Is it possible to use jQuery to check if an element was created dynamically?

I'm using jQuery to append new <option> tags to a <select> field, and in some cases I need to remove those options without knowing the values of them.
Is it possible to remove all the options that were created by jQuery whilst leaving the original options intact?

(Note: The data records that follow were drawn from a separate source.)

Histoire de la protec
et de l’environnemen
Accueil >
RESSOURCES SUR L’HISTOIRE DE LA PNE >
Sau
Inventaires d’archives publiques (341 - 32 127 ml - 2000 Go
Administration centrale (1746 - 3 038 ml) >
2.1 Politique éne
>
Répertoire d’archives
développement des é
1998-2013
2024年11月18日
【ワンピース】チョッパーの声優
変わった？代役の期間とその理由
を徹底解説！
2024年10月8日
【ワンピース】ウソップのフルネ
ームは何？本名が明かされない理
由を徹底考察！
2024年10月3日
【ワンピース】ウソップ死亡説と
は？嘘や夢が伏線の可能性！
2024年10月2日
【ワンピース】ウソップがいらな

The only way I can think of doing it is by checking they're not the values I want to keep. Hopefully is there an easier, quicker, way?

Upvotes: 2

Views: 133

Answers (4)

Iain Fraser
Iain Fraser

Reputation: 6738

It's dirty, but here goes;

$(function() {
    var myselects = $('#myselectelement');
    var myoptions = myselects.html();
    // now we know the state of the select on ready
    var resetopts = function(sel, opt)
    {
        sel.html(opt);
    }
    // call resetopts(myselects, myoptions) when you want to reset. 
});

This way you don't add any extra markup. There is a memory cost though.

I have a way to do this with DOM elements, but the above was hard enough to type from memory on a touch screen.

Upvotes: 1

George Reith
George Reith

Reputation: 13476

If all of the dynamic elements have been created by you, then you can use the HTML5 data-attribute to store a small piece of metadata on the elements to make this trivial.

e.g,

element.attr("data-dynamic", "true");

You can then find all dynamic elements via:

$('*[data-dynamic="true"]')

Of course if you know what type of elements this may appear on you can make it more efficient:

$('option[data-dynamic="true"]')

This has many more uses such as storing data in non-dynamically created HTML for use by JavaScript later.

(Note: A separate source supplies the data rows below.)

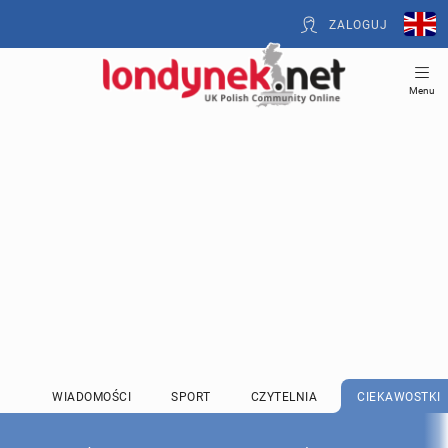
ZALOGUJ
Menu
WIADOMOŚCI
SPORT
CZYTELNIA
CIEKAWOSTKI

NOTE: Although it is HTML5 this works in most browsers (IE4+) as it is the same as obtaining any attribute, the difference is it is considered valid HTML with a HTML5 doctype.

Upvotes: 1

Calavoow
Calavoow

Reputation: 492

You can add a property to the tags and filter on that. For example you can make them part of a class appended and delete them that way. See for an example this fiddle.

Upvotes: 1

Jon
Jon

Reputation: 437386

Once elements are inserted into the DOM they are all equal; there is no magic "dynamically created" flag that you can check.

Of course you can always create your own methods to do so. For example, you can add a "data-dynamic" HTML attribute or a dynamic CSS class to the dynamically created options and then filter based on that.